### PROVIDED DATA

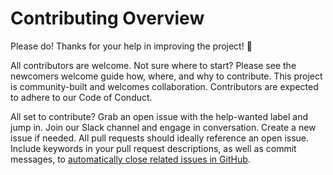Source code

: # <a name="contributing">Contributing Overview</a>
Please do! Thanks for your help in improving the project! :balloon:

All contributors are welcome. Not sure where to start? Please see the newcomers welcome guide how, where, and why to contribute. This project is community-built and welcomes collaboration. Contributors are expected to adhere to our Code of Conduct.

All set to contribute? Grab an open issue with the help-wanted label and jump in. Join our Slack channel and engage in conversation. Create a new issue if needed.  All pull requests should ideally reference an open issue. Include keywords in your pull request descriptions, as well as commit messages, to [automatically close related issues in GitHub](https://help.github.com/en/github/managing-your-work-on-github/closing-issues-using-keywords).
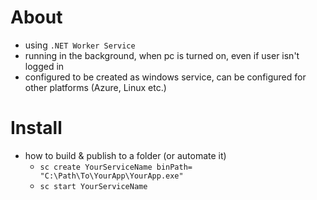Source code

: # About
- using `.NET Worker Service`
- running in the background, when pc is turned on, even if user isn't logged in
- configured to be created as windows service, can be configured for other platforms (Azure, Linux etc.)   

# Install
- how to build & publish to a folder (or automate it)
  - `sc create YourServiceName binPath= "C:\Path\To\YourApp\YourApp.exe"`
  - `sc start YourServiceName`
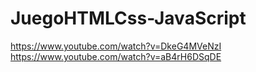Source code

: # JuegoHTMLCss-JavaScript
https://www.youtube.com/watch?v=DkeG4MVeNzI
https://www.youtube.com/watch?v=aB4rH6DSqDE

### THE PROBLEM
Every line containing the string "help" is required; copy each such line from the data.

### SOLUTION TO THE PROBLEM
Please do! Thanks for your help in improving the project! :balloon:
All set to contribute? Grab an open issue with the help-wanted label and jump in. Join our Slack channel and engage in conversation. Create a new issue if needed.  All pull requests should ideally reference an open issue. Include keywords in your pull request descriptions, as well as commit messages, to [automatically close related issues in GitHub](https://help.github.com/en/github/managing-your-work-on-github/closing-issues-using-keywords).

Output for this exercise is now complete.